_Activity_. Somewhere below are a line with "16: (425, 249, 5.34)" and a later line with "39: (508, 170, 4.96)". Output exactly those lines and all lines between them.

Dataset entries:
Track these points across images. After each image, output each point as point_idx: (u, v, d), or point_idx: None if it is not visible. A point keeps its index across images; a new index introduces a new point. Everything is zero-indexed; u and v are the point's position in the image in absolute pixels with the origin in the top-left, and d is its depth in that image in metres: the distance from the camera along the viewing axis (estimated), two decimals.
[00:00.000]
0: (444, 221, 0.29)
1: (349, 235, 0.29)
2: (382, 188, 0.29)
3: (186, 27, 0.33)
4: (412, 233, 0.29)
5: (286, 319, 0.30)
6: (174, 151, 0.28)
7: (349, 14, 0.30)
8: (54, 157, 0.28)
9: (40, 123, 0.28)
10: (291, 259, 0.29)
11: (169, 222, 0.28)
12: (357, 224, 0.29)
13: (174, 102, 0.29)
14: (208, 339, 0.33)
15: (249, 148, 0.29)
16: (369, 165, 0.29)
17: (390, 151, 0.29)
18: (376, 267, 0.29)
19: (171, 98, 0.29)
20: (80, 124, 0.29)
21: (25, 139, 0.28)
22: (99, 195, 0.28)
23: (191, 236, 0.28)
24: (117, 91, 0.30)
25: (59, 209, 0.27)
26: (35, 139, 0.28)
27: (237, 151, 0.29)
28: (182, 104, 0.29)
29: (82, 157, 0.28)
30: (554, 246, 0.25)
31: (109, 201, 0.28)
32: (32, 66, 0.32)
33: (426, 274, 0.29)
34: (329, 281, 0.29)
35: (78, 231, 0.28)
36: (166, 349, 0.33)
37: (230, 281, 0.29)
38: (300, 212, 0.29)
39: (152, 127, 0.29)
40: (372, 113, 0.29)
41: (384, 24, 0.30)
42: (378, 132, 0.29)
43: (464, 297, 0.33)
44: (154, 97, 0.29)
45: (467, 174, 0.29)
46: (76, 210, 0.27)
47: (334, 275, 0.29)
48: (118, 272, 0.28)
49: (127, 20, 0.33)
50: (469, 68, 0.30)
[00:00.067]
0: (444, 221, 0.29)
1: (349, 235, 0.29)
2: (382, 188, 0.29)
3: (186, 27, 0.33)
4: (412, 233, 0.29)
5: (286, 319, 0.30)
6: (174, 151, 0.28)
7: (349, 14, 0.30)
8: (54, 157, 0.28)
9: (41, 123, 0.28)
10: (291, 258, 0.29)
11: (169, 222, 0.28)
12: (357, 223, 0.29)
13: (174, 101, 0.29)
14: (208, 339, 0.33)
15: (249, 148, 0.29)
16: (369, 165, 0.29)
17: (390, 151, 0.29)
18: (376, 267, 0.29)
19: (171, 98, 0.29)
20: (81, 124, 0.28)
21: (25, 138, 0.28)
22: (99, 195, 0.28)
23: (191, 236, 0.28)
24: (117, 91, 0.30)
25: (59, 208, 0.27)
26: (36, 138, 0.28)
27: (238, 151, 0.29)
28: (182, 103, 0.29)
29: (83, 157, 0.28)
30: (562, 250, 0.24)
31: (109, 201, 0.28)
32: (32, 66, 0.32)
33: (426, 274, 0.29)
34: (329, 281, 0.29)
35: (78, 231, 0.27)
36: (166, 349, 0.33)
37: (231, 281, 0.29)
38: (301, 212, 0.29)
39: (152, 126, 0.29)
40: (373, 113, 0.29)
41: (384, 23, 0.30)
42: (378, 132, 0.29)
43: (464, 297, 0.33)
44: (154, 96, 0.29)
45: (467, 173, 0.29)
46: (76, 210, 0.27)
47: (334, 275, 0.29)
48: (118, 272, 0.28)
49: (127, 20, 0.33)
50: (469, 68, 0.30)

--

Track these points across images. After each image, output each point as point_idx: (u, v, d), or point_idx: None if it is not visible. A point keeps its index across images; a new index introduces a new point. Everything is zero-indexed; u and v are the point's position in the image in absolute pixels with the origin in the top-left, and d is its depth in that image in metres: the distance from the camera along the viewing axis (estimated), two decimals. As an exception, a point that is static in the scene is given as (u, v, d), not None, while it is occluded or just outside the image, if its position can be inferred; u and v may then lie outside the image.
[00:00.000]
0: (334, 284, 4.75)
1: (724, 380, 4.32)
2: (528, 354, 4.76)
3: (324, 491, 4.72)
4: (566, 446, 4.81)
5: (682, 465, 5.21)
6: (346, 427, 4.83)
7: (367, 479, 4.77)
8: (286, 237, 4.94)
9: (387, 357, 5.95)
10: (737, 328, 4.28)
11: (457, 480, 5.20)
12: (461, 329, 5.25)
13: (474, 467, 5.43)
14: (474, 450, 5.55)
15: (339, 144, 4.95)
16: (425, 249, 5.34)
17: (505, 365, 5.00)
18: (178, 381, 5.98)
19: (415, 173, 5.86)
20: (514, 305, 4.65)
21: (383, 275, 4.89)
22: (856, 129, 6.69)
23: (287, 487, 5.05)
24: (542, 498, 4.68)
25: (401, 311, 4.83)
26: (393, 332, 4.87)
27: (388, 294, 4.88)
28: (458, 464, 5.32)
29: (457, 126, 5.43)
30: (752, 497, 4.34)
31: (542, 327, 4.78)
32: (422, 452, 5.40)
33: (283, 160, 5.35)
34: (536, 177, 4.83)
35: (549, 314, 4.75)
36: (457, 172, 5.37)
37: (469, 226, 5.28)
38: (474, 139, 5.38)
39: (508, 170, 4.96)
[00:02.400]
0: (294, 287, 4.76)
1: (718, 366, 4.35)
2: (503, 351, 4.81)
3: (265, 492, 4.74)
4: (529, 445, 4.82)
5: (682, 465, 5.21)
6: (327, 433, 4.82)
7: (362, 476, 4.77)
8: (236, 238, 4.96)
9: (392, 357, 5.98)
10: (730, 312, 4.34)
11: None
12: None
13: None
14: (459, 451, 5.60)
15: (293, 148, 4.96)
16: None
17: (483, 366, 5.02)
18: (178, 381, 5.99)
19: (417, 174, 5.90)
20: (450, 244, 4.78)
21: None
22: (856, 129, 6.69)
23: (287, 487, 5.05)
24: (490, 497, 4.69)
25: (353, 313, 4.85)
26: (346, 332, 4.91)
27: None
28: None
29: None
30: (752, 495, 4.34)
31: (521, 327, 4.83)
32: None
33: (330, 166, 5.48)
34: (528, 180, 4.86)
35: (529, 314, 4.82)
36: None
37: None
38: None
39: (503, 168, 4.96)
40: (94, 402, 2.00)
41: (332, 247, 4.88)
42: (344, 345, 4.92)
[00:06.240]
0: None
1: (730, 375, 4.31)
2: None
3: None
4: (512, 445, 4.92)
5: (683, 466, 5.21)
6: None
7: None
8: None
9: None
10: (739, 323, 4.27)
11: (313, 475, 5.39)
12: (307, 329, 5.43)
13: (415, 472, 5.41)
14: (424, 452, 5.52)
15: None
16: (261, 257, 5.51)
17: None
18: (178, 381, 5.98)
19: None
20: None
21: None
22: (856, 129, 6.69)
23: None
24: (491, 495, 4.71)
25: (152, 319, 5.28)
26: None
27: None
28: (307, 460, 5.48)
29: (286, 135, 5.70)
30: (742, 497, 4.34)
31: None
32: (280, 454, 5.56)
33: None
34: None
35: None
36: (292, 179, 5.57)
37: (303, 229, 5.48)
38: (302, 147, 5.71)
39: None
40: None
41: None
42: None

_Your response_.
16: (425, 249, 5.34)
17: (505, 365, 5.00)
18: (178, 381, 5.98)
19: (415, 173, 5.86)
20: (514, 305, 4.65)
21: (383, 275, 4.89)
22: (856, 129, 6.69)
23: (287, 487, 5.05)
24: (542, 498, 4.68)
25: (401, 311, 4.83)
26: (393, 332, 4.87)
27: (388, 294, 4.88)
28: (458, 464, 5.32)
29: (457, 126, 5.43)
30: (752, 497, 4.34)
31: (542, 327, 4.78)
32: (422, 452, 5.40)
33: (283, 160, 5.35)
34: (536, 177, 4.83)
35: (549, 314, 4.75)
36: (457, 172, 5.37)
37: (469, 226, 5.28)
38: (474, 139, 5.38)
39: (508, 170, 4.96)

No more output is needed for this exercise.